Plus, it's not a "provisional patent application": those do not get published.
Well, I'm certainly not a lawyer (which is why I rely on others who are lawyers to sort this stuff out for me), but the law cited by Patent Prospector certainly seems at least understandable to me on this one:
(d) PROVISIONAL RIGHTS.-
(1) IN GENERAL.- In addition to other rights provided by this section, a patent shall include the right to obtain a reasonable royalty from any person who, during the period beginning on the date of publication of the application for such patent under section 122(b), or in the case of an international application filed under the treaty defined in section 351(a) designating the United States under Article 21(2)(a) of such treaty, the date of publication of the application, and ending on the date the patent is issued-
(A) (i) makes, uses, offers for sale, or sells in the United States the invention as claimed in the published patent application or imports such an invention into the United States; or
(ii) if the invention as claimed in the published patent application is a process, uses, offers for sale, or sells in the United States or imports into the United States products made by that process as claimed in the published patent application; and
(B) had actual notice of the published patent application and, in a case in which the right arising under this paragraph is based upon an international application designating the United States that is published in a language other than English, had a translation of the international application into the English language.
(2) RIGHT BASED ON SUBSTANTIALLY IDENTICAL INVENTIONS.- The right under paragraph (1) to obtain a reasonable royalty shall not be available under this subsection unless the invention as claimed in the patent is substantially identical to the invention as claimed in the published patent application.

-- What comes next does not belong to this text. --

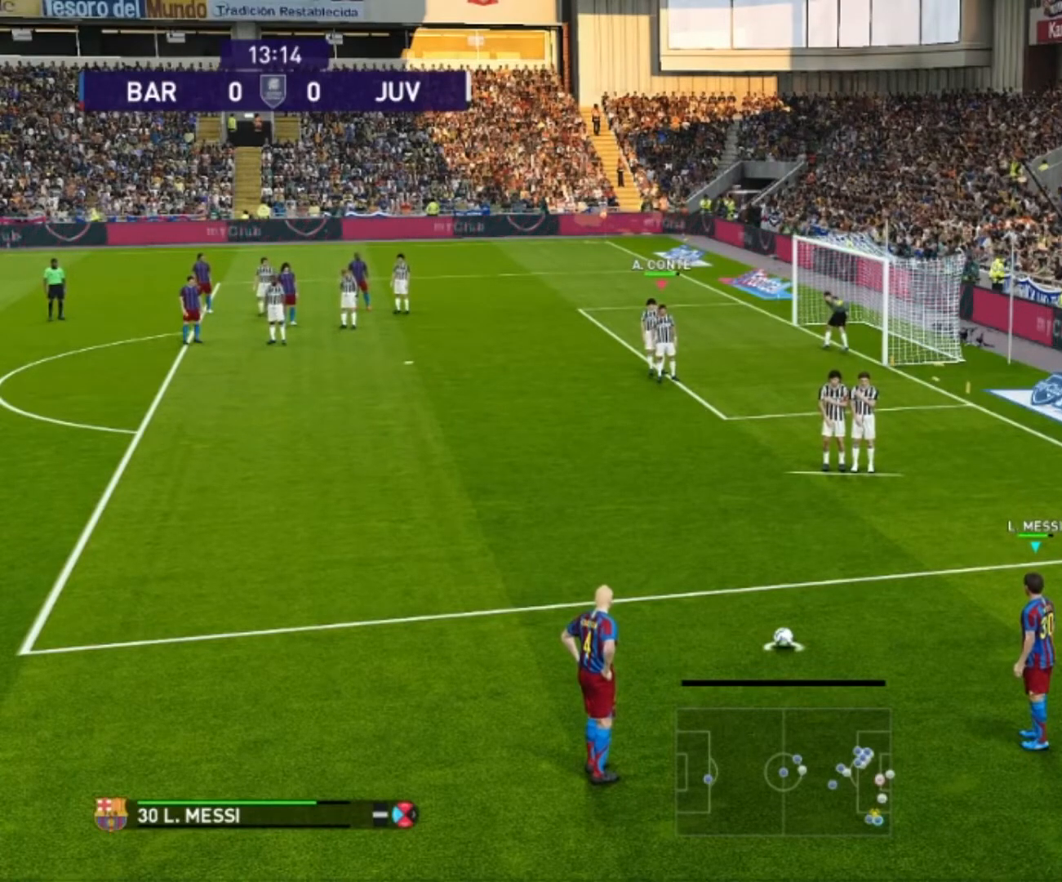
{"buttons": ["L2"], "left_stick": "center", "events": []}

(3) TIME LIMITATION ON OBTAINING A REASONABLE ROYALTY.- The right under paragraph (1) to obtain a reasonable royalty shall be available only in an action brought not later than 6 years after the patent is issued. The right under paragraph (1) to obtain a reasonable royalty shall not be affected by the duration of the period described in paragraph (1).

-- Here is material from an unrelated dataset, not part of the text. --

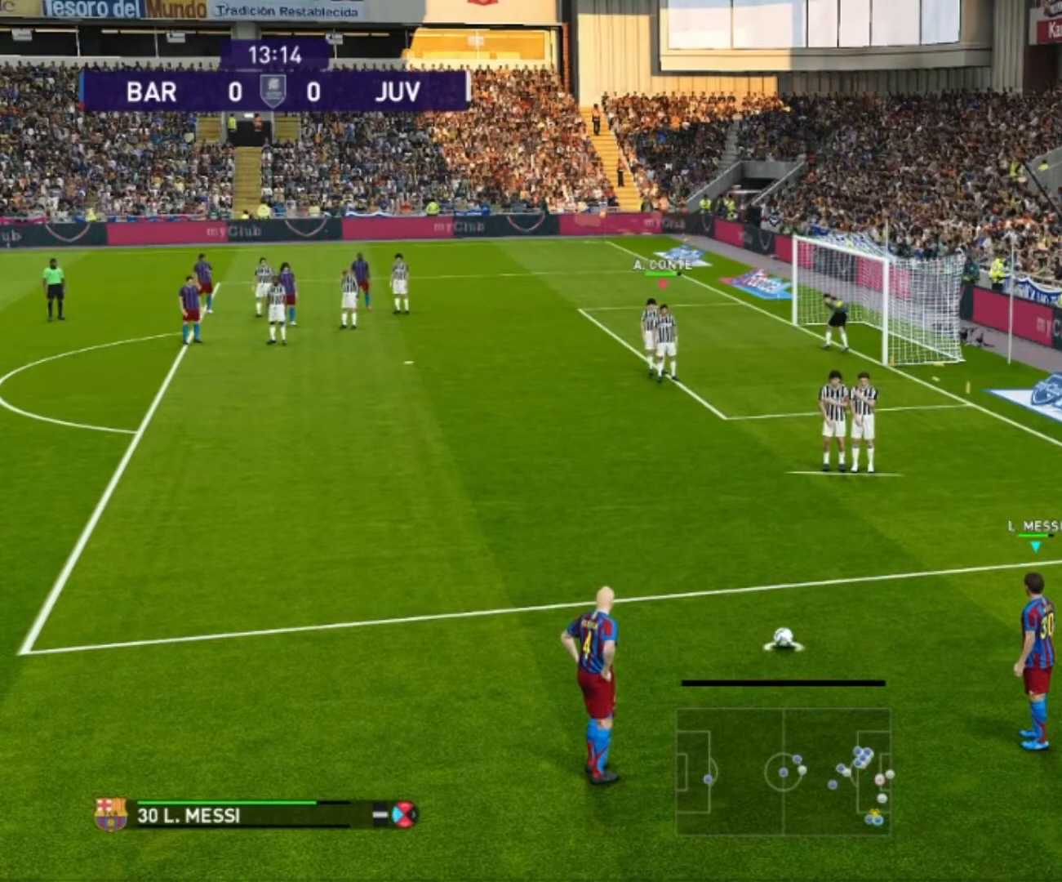
{"buttons": ["L2"], "left_stick": "center", "events": []}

If this doesn't mean that they have the right to request royalties (assuming the patent is granted), what does it mean?
"If this doesn't mean that they have the right to request royalties (assuming the patent is granted), what does it mean? "
It does, but many would bank on the patent never being issued.
In fact, I would bet that somewhere in the annals of science fiction short stories, somebody could find an example of prior art in the specific plot claimed by this time tomorrow.
"It does, but many would bank on the patent never being issued"
Yeah, well many would have banked on no patent being issued for the 'business practice' of selling mixed cereals (Cheerios and Raisin Bran, Fruit Loops and BooBerry, etc).
Never understimate the stupidity of the Patent Office.
Anonymous is correct. Misinformation does abound. A correct analysis is posted at www.davesdistrict.com.
A correct analysis is posted at www.davesdistrict.com
Hey Dave. I'm certainly interested in correcting any errors in my understanding, and I'll defer to reason and authority when I see it. In fact, that's why I deferred to the link in the post -- Iskra is not a practicing patent attourney, but he has passed the bar. Andrew Knight is a practicing patent attourney, and he is the one claiming, in his own press release, that he can now "assert publication-based provisional patent rights against anyone whose activities may fall within the scope of his published claims" (and BTW, I really hate the fact that I just deferred to Knight :) ).
I am not a patent attourney, but these guys are experts. What are your qualifications? Or forget about qualifications; convince me why your analysis about 'back-royalties' (not mentioned in the code) is correct. The qualification in (2) is entirely up to the one filing the application, so I find little reason to believe that one who wished to collect royalties would make substantial changes to patent application while pending.
I'm really not trying to be stubborn about this, but here we are. I've got two lawyers that say royalties are collectable, and none (so far) that say they aren't. But let's say, hypothetically, that the two lawyers on my side are complete nutjobs.
Are there any sane lawyers in the house that can break this logjam?